Compromise

The Wall Street Journal also wondered a bit ago why it’s so hard for the two parties in DC to get along—”the two parties have a hard time even agreeing to disagree,” is the way they put it.

I think they’ve missed a key factor.  Here’s the basis for the WSJ‘s conjecture [emphasis in the original]:

Even when the differences between the two sides seem relatively small—whether, for example, to raise the top tax rate four percentage points for families earning more than $250,000, or whether to make that income level $450,000—compromise is difficult because both sides think important precedents would be set.  Today’s decisions will set the backdrop for broader debates on tax reform and spending later in the year.

When Republicans agreed to raise any tax rates at all, for example, they knew that they had opened the door for a new set of arguments about which rates and at what level.  The question had shifted from whether to raise rates to how—and that’s a significant shift.

It’s more than a significant shift.  It’s a complete surrender of a fundamental conservative principle: lower taxes, which benefits the economy and American citizens; don’t raise them, which achieves the opposite.

■ ■ ■ ■

= What to work on =
1. Write out the part of the compromise text starting at "The Wall Street" and ending at "they put it.".
2. Extend the text on compromise between the two parties by continuing it from its last sentence.

■ ■ ■ ■

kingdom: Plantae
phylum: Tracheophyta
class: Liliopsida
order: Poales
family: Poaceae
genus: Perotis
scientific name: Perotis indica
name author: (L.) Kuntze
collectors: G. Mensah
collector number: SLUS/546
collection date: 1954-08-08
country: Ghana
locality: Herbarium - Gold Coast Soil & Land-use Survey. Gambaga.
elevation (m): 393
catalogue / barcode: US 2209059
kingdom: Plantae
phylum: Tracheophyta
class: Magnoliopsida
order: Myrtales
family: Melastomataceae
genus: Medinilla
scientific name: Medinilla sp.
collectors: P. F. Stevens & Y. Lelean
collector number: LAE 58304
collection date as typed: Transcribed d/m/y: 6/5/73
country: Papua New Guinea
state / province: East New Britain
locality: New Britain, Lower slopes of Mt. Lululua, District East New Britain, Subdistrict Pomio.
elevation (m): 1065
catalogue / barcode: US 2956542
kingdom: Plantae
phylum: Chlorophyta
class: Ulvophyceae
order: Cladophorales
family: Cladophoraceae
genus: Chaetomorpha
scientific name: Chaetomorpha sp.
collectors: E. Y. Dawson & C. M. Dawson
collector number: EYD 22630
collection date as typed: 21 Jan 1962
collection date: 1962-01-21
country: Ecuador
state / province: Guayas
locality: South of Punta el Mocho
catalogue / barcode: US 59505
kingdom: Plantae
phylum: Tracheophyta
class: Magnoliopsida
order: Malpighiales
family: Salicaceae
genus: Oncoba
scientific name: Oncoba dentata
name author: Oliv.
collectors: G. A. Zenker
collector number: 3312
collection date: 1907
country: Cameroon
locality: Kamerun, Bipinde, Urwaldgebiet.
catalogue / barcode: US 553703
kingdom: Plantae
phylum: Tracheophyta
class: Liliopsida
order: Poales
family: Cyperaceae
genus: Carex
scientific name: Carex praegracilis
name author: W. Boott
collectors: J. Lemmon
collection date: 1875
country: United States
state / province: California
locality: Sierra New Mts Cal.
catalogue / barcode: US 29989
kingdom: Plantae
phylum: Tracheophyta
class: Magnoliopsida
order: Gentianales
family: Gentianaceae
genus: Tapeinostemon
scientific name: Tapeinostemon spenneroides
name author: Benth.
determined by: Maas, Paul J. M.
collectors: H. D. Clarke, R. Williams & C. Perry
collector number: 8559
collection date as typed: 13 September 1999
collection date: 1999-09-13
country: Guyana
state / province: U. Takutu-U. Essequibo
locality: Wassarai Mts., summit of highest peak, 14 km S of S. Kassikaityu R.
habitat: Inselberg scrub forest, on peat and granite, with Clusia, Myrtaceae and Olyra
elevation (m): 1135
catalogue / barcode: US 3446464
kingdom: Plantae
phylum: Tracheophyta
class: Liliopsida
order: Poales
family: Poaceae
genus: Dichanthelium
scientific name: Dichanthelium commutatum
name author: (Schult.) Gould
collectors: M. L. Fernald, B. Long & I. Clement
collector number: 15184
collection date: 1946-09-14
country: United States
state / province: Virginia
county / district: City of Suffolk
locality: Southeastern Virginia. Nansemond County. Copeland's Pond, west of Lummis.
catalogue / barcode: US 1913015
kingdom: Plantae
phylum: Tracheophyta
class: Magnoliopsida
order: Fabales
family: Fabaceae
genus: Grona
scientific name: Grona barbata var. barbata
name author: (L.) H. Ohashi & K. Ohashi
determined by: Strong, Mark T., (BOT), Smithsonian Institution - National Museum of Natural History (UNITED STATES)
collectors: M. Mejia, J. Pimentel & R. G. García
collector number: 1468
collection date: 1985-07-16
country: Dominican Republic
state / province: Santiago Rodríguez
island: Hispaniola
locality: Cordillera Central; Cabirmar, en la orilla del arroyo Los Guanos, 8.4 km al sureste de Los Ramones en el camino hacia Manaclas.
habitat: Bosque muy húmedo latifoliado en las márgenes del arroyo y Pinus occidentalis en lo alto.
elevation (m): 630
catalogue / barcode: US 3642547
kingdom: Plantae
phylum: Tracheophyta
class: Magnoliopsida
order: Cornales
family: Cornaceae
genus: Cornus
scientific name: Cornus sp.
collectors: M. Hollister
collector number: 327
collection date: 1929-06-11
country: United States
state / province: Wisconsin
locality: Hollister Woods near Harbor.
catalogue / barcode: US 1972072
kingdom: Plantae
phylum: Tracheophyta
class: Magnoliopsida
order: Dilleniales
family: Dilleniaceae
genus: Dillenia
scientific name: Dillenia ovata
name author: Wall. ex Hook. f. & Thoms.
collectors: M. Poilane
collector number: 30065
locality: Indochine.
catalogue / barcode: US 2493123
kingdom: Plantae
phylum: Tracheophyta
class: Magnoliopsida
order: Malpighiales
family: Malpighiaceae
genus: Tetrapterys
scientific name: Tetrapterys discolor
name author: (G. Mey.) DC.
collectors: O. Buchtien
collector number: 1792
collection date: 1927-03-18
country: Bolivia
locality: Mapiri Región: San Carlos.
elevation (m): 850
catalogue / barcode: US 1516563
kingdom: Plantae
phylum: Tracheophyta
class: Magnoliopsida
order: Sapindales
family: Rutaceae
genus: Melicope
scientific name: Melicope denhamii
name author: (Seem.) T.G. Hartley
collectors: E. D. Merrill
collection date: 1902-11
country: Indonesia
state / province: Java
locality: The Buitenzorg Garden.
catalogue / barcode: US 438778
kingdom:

■ ■ ■ ■

= Results in order =
1.
The Wall Street Journal also wondered a bit ago why it’s so hard for the two parties in DC to get along—”the two parties have a hard time even agreeing to disagree,” is the way they put it.

2.
For the Democrats’ part, the WSJ says

Similarly, when Mr. Obama said he could accept the idea of reducing entitlement costs by embracing a formula for lowering cost-of-living increases for Social Security recipients, he was setting a precedent as well—a precedent saying that Democrats were willing to consider policies that reduced entitlement spending not just by holding down costs but also by reducing benefits to recipients.

But there is no precedent at all here.  The bit about Social Security was just idle chit-chat—bad faith negotiating.  There is no such thing in the actual deal; Obama accepted nothing related to entitlements, and he set no precedent at all.

Compromise requires a number of factors in order to be possible; among these are a need-driven interest in compromise.  The Republican Party has that interest—indeed, they beg for compromise, any compromise, so they can have a fig leaf of having accomplished something, and they’ve shown they’ll give away the store for the smallest trivium.  The Democrats, on the other hand, have no need of compromise, and so they have no interest in one.  They know that they can get whatever they want out of the Republicans—to the extent they need deal with them at all—because they know the Republicans will fold even on their most fundamental principles.

This is why it’s so hard for the two parties to get along—it’s a strictly one-way affair, with the dominant party having no need of it.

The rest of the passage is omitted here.